Almost two years since their fan base called for simulcasts of their Hampton reunion shows — some of the toughest tickets in history — Phish has finally answered them, offering live pay-per-view webcasts of their upcoming, sold-out shows at Madison Square Garden. Easing the pain for thousands of fans around the world who can’t make it to the Big Apple, everyone will be able to listen and watch the climactic New Year’s celebration as it unfolds over three nights.
Without packaging downloads with the webcasts, Phish is creating a completely separate revenue stream selling online access to their shows with little extra effort from their crew. In a win-win situation for all, people will surely gather for listening parties and the price of $15.99 per show ($19.99 for NYE) will dissolve into nothing once a few friends come over to share in the groove. Much like “No Spoilers” listening parties popped up around the nation for Hampton’s comeback, now real-time, New Year’s parties are sure to materialize — with soundboard feeds, nonetheless! Upping the ante for all fans with other plans this holiday season, I wonder how many people have now canceled their New Year’s Eve plans to virtually rage it with Phish?

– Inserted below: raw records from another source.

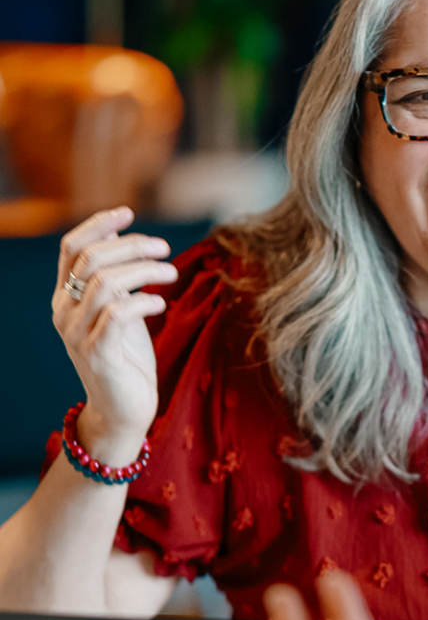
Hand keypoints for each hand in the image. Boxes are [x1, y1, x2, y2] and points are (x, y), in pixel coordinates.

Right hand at [52, 206, 176, 452]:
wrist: (123, 408)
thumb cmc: (127, 356)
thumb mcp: (121, 310)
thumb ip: (119, 280)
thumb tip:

Revolutionizing “couch tour” for these MSG shows, the question that now begs to be answered is — “Will webcasts be the norm moving forward?” Is this the future of Phish tour? Several community members have already offered free and illegal live streams of every Phish show this year, though the quality of these feeds have, allegedly, varied from unwatchable to fairly perfect. Might this move be the band’s response to their fan base’s successful pirating efforts? If continued on conventional tours, people would be more apt to order shows individually, at home, potentially increasing total sales. This next step would seem logical. With all shows already videotaped for the archives, this service can’t add much additional cost to the organization whether webcast receives fixed or multi-camera shots. Regardless of what type of video is offered, Phish just made a huge step forward in allowing their entire community to share in the holiday season. For the first time in history, major shows will accessible — live — by anyone, anywhere in the world. An unquestionably epic move.
But with this move, many questions follow. Is this service just being offered for the New Year’s extravaganza? Will Phish webcast every show from now on? Will they only webcast sold-out shows in the future like the NFL? Could this really be the “couch tour” of the future? Though they are certainly not a substitute for the live experience, would webcasts actually deter some people from making insane trips to see Phish — something that has always been part and parcel of the addiction? While webcasts would, inevitably, involve more people in any given show, would they somehow devalue the experience? Would college students and beyond choose bong hits and surround sound over paying for, and trekking to, shows? If this is even a possibility, what is the implication of having access to something sacred from the couch? Is some of the mystique stripped away if fans anywhere can flip on the Phish show for a small fee, just as they flip on any pay-per-view movie or boxing fight? The questions go on and on…What do you think?
Jam of the Day:
Another moment of MSG New Year’s Eve history.
DOWNLOAD OF THE DAY:
5.2.1994 Five Points Music Hall. Birmingham, Alabama
Here’s a random stocking stuffer for your collection, straight from the deep south in 1994. Phish concluded this show with “Mike’s Song” featuring two guest bass players — Oteil Burbridge and Stacy Starkweather. Enjoy!
I: The Great Gig in the Sky > Split Open and Melt, Bouncing Around the Room, Down with Disease, It’s Ice, Glide, The Divided Sky, Suzy Greenberg, Foam, Sample in a Jar
II: Runaway Jim, Mound, Reba, Golgi Apparatus, The Lizards, Julius, Lawn Boy, Mike’s Song* > Jam**
*Oteil Burbridge on bass.
**Oteil Burbridge on bass and Stacy Starkweather on stand-up bass. Band members switched instruments.